Red Sea reopening: why it matters for MMA and stainless tonne-miles
A sustained reopening of the Red Sea/Suez corridor would be tonne-mile negative for the MMA trade into Europe (and for the specialty chemical tanker market more broadly), because it shortens the key long-haul leg that has been supporting demand. The Red Sea disruption since late 2023 forced many operators to route via the Cape, effectively adding distance and time; Egypt has reported traffic recovering only partially since the October 2025 Gaza ceasefire, and liner operators have been cautious, with some resuming limited transits and others pulling back again amid renewed security concerns. If Red Sea risk premia fade and Asia–Europe parcel ships resume routine Suez routing, the sailing distance on those lanes typically drops by roughly 20–35% versus Cape diversions (trade-route dependent). For the stainless parcel fleet, that distance reduction translates almost one-for-one into lower tonne-miles and released effective capacity (ships return sooner, more voyages per year), which would tend to soften utilization and freight rates—especially on the Europe-bound parcel system where stainless constraints have been most visible. Conversely, if reopening remains fragile—stop-start transits, convoying, higher insurance, occasional re-diversions—then the market keeps a portion of the “extra tonne-mile” benefit while also retaining operational friction that favors owners (longer round voyages and tighter scheduling).
Summary
MMA trade has shifted away from short-haul intra-Asian flows toward longer-haul exports from Asia to Europe and North America, driven by China’s rise as the dominant exporter and reduced balancing supply from other Asian producers. Although global export volumes have grown only modestly, average haul lengths have increased materially, lifting tonne-mile demand and tightening effective supply in the chemical tanker market.

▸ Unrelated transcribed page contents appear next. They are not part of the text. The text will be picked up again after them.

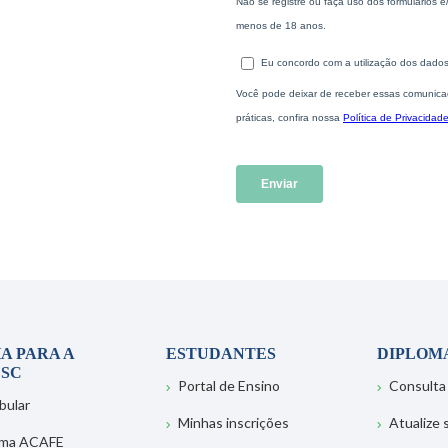
A PARA A
ESTUDANTES
DIPLOM
SC
Portal de Ensino
Consulta
bular
Minhas inscrições
Atualize
ema ACAFE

This effect is most evident in the specialty chemical tanker segment, where long-haul MMA movements are typically executed as parcel trades alongside other high-spec chemicals, drawing on stainless steel tonnage. A full reopening of the Red Sea would reduce tonne-miles on Asia–Europe routes and ease this support, but absent that, current MMA trade patterns remain structurally positive for chemical tanker demand.